Het bloed van het mens- wezen heeft typisch een roodachtige kleur (minder in die zeldzame gevallen van ziekten die verband houden met hemoglobine), de optische eigenschappen van de huid vervormen gekleurd donkerrood zuurstofarm bloed om blauw te lijken. Het elementaire principe achter cyanose is dat gedeoxygeneerd hemoglobine vatbaarder is voor blauwachtige optische kleuring, en het produceert ook vasoconstrictie, wat het duidelijker maakt.
De kleurverspreiding die wordt geproduceerd door blauwe aderkleur en cyanose is vergelijkbaar met het proces waarbij de lucht blauw lijkt: sommige kleuren breken en absorberen meer dan andere. Tijdens cyanose hebben weefsels ongewoon lage zuurstofconcentraties en daarom worden weefsels die normaal gevuld zijn met helder zuurstofrijk bloed gevuld met zuurstofrijk donker bloed. Donker bloed is veel vatbaarder voor optische effecten en daarom leidt zuurstoftekort (hypoxie) tot blauwachtige verkleuring van de lippen en andere slijmvliezen.
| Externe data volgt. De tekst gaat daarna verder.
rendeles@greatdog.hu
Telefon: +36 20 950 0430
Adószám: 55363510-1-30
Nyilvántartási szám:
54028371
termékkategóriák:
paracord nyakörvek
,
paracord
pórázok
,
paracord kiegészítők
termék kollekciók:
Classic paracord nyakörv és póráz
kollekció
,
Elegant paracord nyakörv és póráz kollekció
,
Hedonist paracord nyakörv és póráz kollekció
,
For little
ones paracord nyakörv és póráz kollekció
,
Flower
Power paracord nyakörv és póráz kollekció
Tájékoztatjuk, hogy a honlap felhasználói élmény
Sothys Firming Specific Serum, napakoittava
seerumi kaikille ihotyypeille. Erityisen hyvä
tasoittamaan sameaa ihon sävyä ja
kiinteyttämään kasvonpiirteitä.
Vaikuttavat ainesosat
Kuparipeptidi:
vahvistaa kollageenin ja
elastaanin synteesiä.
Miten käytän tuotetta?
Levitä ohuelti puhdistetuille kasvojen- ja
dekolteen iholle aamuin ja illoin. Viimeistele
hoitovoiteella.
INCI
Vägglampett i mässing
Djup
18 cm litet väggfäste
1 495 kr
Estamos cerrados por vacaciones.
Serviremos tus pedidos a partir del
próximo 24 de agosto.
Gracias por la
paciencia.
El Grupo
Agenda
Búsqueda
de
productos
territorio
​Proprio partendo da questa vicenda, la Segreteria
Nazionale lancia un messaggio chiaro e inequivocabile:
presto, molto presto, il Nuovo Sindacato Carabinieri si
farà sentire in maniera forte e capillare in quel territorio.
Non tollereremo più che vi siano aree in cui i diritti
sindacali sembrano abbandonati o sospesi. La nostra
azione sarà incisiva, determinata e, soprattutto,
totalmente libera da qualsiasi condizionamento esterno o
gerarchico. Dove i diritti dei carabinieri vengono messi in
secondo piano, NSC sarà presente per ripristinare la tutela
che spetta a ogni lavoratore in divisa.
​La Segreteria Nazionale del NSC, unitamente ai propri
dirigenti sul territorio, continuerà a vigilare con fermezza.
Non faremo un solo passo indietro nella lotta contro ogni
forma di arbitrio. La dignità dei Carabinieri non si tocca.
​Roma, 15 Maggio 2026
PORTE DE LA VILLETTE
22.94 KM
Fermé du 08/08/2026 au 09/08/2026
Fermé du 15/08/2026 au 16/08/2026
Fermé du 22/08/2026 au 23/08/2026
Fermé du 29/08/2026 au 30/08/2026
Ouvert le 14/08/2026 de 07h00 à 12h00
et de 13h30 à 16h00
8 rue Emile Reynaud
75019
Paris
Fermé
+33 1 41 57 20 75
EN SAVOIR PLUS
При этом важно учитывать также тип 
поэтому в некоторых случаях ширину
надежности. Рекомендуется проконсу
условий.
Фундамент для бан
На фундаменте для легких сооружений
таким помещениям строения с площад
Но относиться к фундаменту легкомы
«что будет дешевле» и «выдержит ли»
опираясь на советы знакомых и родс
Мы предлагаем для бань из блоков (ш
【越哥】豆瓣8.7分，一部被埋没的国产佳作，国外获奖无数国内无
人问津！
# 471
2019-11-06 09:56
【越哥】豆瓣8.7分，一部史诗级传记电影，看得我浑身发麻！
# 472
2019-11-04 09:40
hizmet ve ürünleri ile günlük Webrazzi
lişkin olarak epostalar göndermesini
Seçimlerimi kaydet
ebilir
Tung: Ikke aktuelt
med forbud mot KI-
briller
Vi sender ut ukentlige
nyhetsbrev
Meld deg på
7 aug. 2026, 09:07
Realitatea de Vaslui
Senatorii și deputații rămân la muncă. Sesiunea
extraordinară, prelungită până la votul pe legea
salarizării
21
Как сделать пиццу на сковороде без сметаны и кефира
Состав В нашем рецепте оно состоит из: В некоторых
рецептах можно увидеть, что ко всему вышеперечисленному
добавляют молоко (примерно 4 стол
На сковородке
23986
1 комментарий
Cyanose is de blauwachtige verkleuring van de huid, slijmvliezen en nagels, meestal als gevolg van de aanwezigheid van concentraties gelijk aan of hoger dan 5 g / dl zuurstofvrij hemoglobine in bloedvaten nabij het huidoppervlak. of pigmenten Hemoglobine-afwijkingen (methemoglobine of sulfohemoglobine) in rode bloedcellen. Omdat cyanose afhangt van de hoeveelheid en niet van een percentage gedeoxygeneerd hemoglobine, is het veel gemakkelijker te vinden in staten met een groter volume aan rode bloedcellen (polycytemie) dan in gevallen met een verminderde rode bloedcelmassa (anemie). Het kan moeilijk te detecteren zijn bij patiënten met een sterk gepigmenteerde huid.